Still credit where it's due: Remender finally manages to squeeze some genuine menace out of the new Red Skull, who is, for this issue at least, truly and persistently terrifying. There is some kind of mad pulp genius in getting a racial ideologue to bind himself to that which he hates, that is, in bringing that particular spent trope about expressive racism into camp, and doing it with a goofy scifi beat--brain grafting--that's probably been a cliche for half a century. Even so, this particular iteration of Captain America's archenemy just hasn't been convincingly villainous, instead seeming more like a poorly timed joke. Now, though, Remender's got the Red Skull really hamming it up, monologuing, "YES! Rise Up! STAND AND BE COUNTED!," as a mob of brainwashed Manhattanites led by his S-Men wander around destroying Manhattan, brutally killing mutants, all the while holding a glass so his manservant can pour him a tipple.*** It's, somehow, both chilling and delightfully ridiculous.

To the extent that the comic isn't problematic or exasperatingly overwrought, though, it's a lot of fun and Remender's relatively good day has a lot to do with that. Perhaps more importantly: John Cassaday's gotten his groove back. I know that he's gone after the next issue (he's a very slow artist and I'm not sure why Marvel thought they were going to be able to get their new flagship monthly out on time with him at the board), but the Drummer really outdoes himself here; his hallmark has always been the way he ties his figure design to distance, and, two issues in, he finally has the right ratio going. When he's close up, he works in an almost photorealistic mode, but, as he positions himself further away, everything becomes increasingly stylized, not-quite-cartoony, as if his understanding of the panel developed such that each one is only able to hold a certain amount of information before it loses something, and so he came up with this kind of relative style to maximize the effect of each. On the page, this translates into a very particular type of dynamism, and it makes his work, at its best, ultra-legible despite its incredible complexity.
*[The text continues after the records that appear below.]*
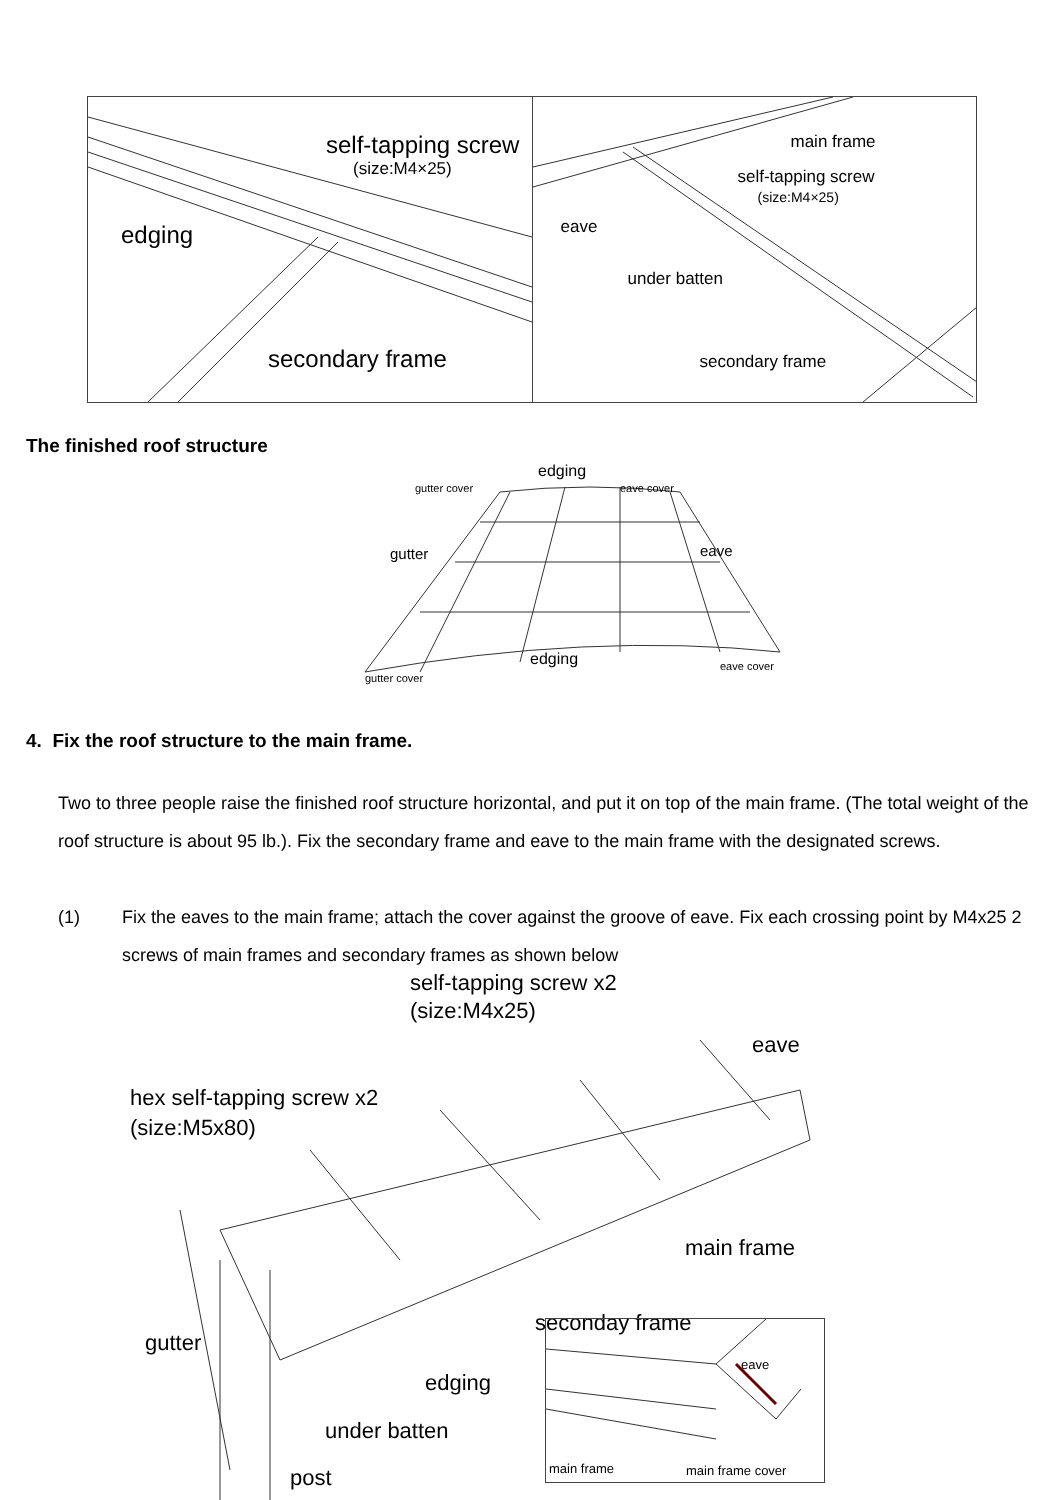self-tapping screw
(size:M4×25)
edging
secondary frame
main frame
self-tapping screw
(size:M4×25)
eave
under batten
secondary frame
The finished roof structure
edging
gutter cover eave cover
gutter eave
edging eave cover
gutter cover
4. Fix the roof structure to the main frame.
Two to three people raise the finished roof structure horizontal, and put it on top of the main frame. (The total weight of the roof structure is about 95 lb.). Fix the secondary frame and eave to the main frame with the designated screws.
(1) Fix the eaves to the main frame; attach the cover against the groove of eave. Fix each crossing point by M4x25 2 screws of main frames and secondary frames as shown below
self-tapping screw x2
(size:M4x25)
eave
hex self-tapping screw x2
(size:M5x80)
main frame
seconday frame
gutter
edging
under batten
post
eave
main frame main frame cover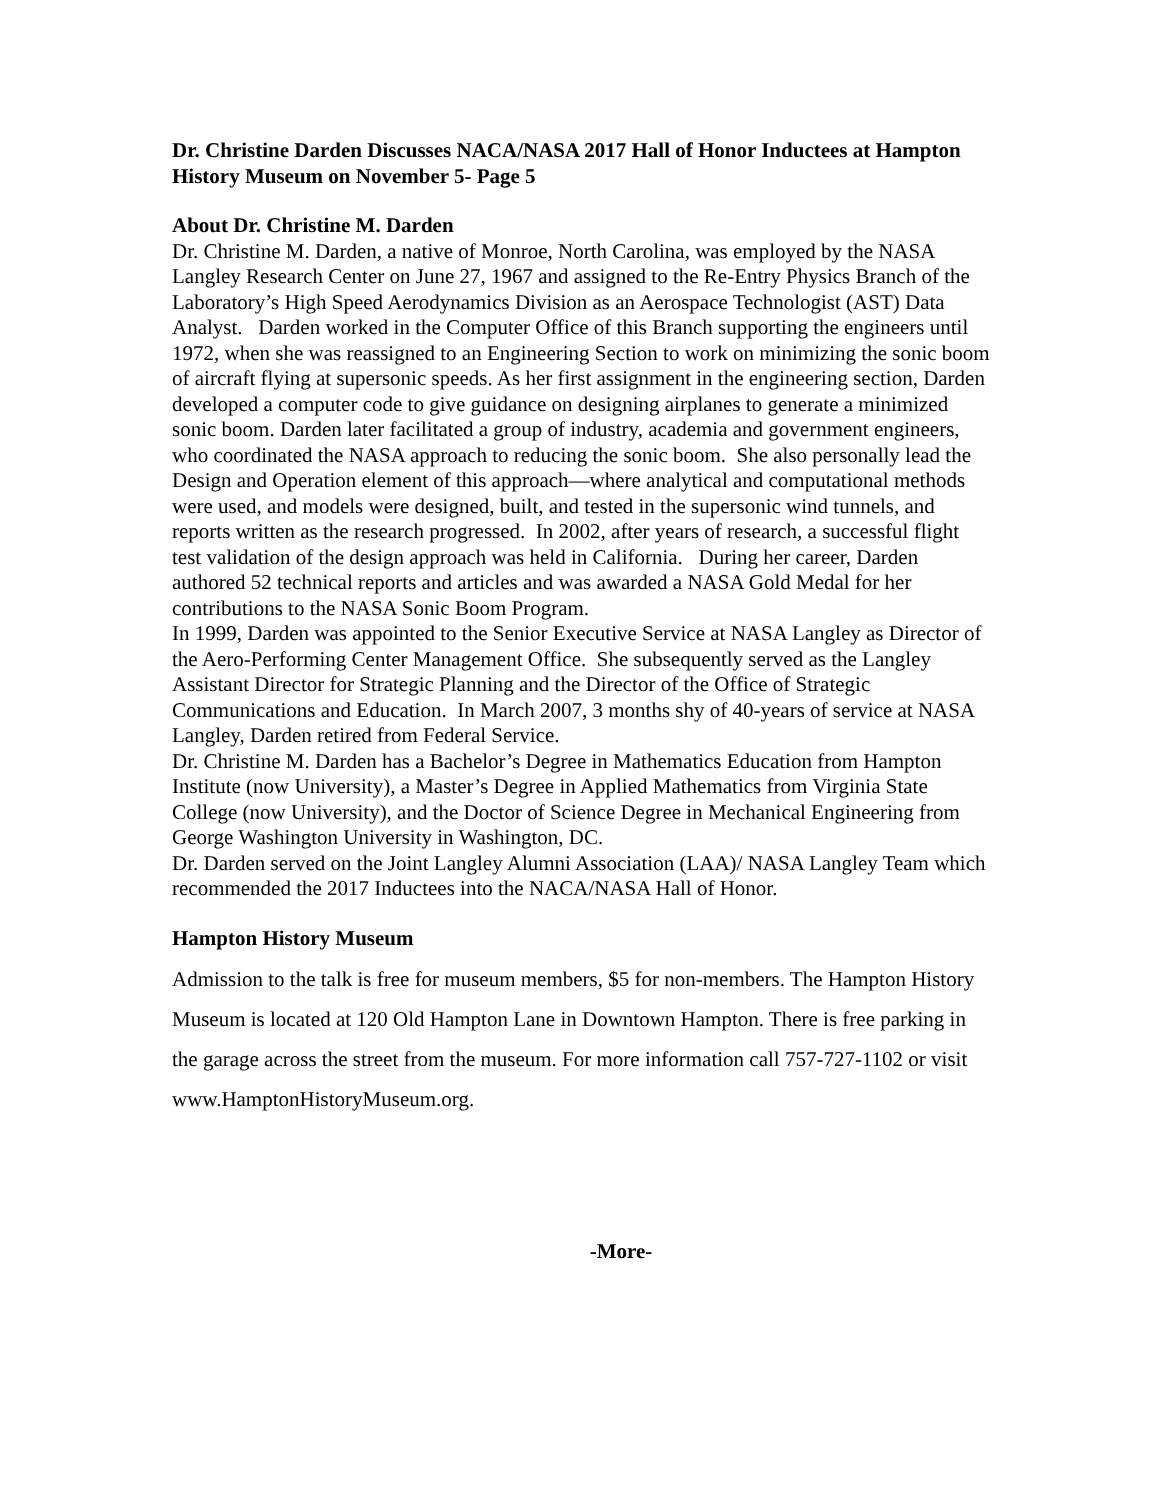Dr. Christine Darden Discusses NACA/NASA 2017 Hall of Honor Inductees at Hampton History Museum on November 5- Page 5
About Dr. Christine M. Darden
Dr. Christine M. Darden, a native of Monroe, North Carolina, was employed by the NASA Langley Research Center on June 27, 1967 and assigned to the Re-Entry Physics Branch of the Laboratory’s High Speed Aerodynamics Division as an Aerospace Technologist (AST) Data Analyst. Darden worked in the Computer Office of this Branch supporting the engineers until 1972, when she was reassigned to an Engineering Section to work on minimizing the sonic boom of aircraft flying at supersonic speeds. As her first assignment in the engineering section, Darden developed a computer code to give guidance on designing airplanes to generate a minimized sonic boom. Darden later facilitated a group of industry, academia and government engineers, who coordinated the NASA approach to reducing the sonic boom. She also personally lead the Design and Operation element of this approach—where analytical and computational methods were used, and models were designed, built, and tested in the supersonic wind tunnels, and reports written as the research progressed. In 2002, after years of research, a successful flight test validation of the design approach was held in California. During her career, Darden authored 52 technical reports and articles and was awarded a NASA Gold Medal for her contributions to the NASA Sonic Boom Program.
In 1999, Darden was appointed to the Senior Executive Service at NASA Langley as Director of the Aero-Performing Center Management Office. She subsequently served as the Langley Assistant Director for Strategic Planning and the Director of the Office of Strategic Communications and Education. In March 2007, 3 months shy of 40-years of service at NASA Langley, Darden retired from Federal Service.
Dr. Christine M. Darden has a Bachelor’s Degree in Mathematics Education from Hampton Institute (now University), a Master’s Degree in Applied Mathematics from Virginia State College (now University), and the Doctor of Science Degree in Mechanical Engineering from George Washington University in Washington, DC.
Dr. Darden served on the Joint Langley Alumni Association (LAA)/ NASA Langley Team which recommended the 2017 Inductees into the NACA/NASA Hall of Honor.
Hampton History Museum
Admission to the talk is free for museum members, $5 for non-members. The Hampton History Museum is located at 120 Old Hampton Lane in Downtown Hampton. There is free parking in the garage across the street from the museum. For more information call 757-727-1102 or visit www.HamptonHistoryMuseum.org.
-More-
I want to stress the importance of that, so I'll rephrase: comprehending John Cassaday's artwork simply isn't very hard, even though his compositions have many things to say, by themselves and to each other. If Rick Remender can manage to figure out a similar trick for his writing, or if he can at least untangle himself, Uncanny Avengers might be a breakout book yet, even as its artist, back at the top of his game, steps aside.

*I know, I know, I'll write about it sooner or later.
**This is itself actually an inversion of one of the tropes of superhero deconstruction, the crucial distinction between justice and revenge, but, since Remender doesn't appear to be interested in pursuing this theme, I'm not sure that it was intentional.
***That man servant, by the way, is named Honest John The Living Propaganda, and he feels like the natural conclusion of some of the stuff that comes out in Ed Brubaker's Captain America work. I think that the character is more than a little brilliant, and I hope he sticks around for awhile.